Punching Holes in The Dark

Nodes fascinate me. They’re the part of a P2P network most people never think about, but they’re the whole reason anything works at all.

They come in all shapes: beefy public boxes in a rack somewhere, janky VMs on random VPS providers, Raspberry Pis hiding behind $20 routers. For this post I’ll be talking about them in the context of the Kaspa network.

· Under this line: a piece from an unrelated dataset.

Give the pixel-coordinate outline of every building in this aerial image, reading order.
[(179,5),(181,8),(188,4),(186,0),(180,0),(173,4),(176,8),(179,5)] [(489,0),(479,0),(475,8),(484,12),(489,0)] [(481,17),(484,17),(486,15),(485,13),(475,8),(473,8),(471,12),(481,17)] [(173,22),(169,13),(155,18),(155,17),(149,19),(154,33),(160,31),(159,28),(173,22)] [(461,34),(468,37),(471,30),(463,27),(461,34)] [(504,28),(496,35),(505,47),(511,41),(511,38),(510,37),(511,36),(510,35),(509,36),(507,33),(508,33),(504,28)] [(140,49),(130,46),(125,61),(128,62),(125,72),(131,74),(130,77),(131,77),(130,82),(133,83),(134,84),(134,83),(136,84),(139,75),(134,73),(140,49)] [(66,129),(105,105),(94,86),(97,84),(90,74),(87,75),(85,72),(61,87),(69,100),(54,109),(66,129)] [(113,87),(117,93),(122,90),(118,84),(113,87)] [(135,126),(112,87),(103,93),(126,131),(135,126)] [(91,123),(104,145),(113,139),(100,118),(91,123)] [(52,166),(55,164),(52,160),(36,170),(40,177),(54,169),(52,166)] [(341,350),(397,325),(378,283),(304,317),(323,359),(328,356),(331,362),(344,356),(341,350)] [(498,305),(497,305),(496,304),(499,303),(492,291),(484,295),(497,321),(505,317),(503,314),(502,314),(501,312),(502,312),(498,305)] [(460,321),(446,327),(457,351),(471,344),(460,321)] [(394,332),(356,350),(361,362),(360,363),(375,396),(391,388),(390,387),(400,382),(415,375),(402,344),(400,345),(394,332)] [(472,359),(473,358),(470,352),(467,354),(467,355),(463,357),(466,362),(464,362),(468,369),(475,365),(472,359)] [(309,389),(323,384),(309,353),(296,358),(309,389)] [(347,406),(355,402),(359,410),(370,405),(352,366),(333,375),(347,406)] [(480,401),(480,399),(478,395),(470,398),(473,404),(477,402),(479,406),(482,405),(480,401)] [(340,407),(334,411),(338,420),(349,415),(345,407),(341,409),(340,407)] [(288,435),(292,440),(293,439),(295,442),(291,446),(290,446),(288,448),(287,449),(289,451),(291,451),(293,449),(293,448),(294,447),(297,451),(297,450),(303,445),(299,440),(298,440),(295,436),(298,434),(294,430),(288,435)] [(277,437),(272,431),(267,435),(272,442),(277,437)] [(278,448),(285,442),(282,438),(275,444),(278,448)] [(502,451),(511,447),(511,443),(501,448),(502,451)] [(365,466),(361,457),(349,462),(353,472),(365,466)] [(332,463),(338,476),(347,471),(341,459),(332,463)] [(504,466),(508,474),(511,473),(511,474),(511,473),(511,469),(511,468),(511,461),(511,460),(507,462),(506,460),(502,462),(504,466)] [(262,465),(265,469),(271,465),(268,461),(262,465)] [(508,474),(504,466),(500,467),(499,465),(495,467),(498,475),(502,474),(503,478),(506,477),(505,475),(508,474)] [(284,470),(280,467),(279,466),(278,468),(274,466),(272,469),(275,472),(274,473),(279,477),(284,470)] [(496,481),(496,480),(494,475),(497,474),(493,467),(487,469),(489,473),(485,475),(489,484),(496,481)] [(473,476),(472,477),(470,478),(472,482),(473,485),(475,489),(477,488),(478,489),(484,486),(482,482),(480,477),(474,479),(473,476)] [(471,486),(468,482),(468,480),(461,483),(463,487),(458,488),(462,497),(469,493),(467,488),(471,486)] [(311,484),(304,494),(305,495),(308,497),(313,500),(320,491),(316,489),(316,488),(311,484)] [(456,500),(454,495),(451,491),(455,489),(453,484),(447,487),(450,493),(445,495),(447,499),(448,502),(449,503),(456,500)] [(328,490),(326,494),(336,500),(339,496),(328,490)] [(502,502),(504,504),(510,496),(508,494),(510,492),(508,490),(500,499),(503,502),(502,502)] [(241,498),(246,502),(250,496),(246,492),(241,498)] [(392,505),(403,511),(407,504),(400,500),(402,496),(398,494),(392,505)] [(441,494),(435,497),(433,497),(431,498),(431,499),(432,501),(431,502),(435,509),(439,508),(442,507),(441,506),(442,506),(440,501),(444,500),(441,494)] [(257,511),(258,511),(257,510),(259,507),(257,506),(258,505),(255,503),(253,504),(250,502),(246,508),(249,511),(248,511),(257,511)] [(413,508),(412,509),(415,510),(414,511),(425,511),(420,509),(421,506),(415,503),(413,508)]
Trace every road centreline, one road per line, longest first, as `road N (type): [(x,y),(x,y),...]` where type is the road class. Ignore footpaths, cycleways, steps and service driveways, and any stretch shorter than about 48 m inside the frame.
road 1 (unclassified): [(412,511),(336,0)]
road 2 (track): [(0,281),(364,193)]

Right now I’m playing with a few different areas around Kaspa nodes:

mapping public nodes (there’ll be a separate post on KasNodes later)
working out how to map “private” nodes
figuring out how all of these actually connect to each other in practice

There’s always been this nagging thought: there’s a whole class of nodes out there that want to contribute real P2P connectivity, but the network can’t properly reach them. They dial out, they sync, they gossip a bit, but they never become first-class peers because of how home networking works.

That’s the gap this DCUtR work is trying to close.

Obviously DCUtR itself isn’t new. Variations of this “upgrade through relay” trick have been around since the early Skype days and live on in things like libp2p’s DCUtR and WebRTC-style hole punching.

What is new (for Kaspa) is applying that pattern to our network. That part came from Michael Sutton: he started off the line of research on whether a DCUtR-style approach could behave well with Kaspa’s stack and topology. He did the initial digging so we knew this wasn’t a dead end. I’m picking up that thread and trying to turn it into something real.

The actual problem

Most P2P nodes these days don’t live on a clean, publicly reachable IPv4 address. They live behind some consumer router in a random living room.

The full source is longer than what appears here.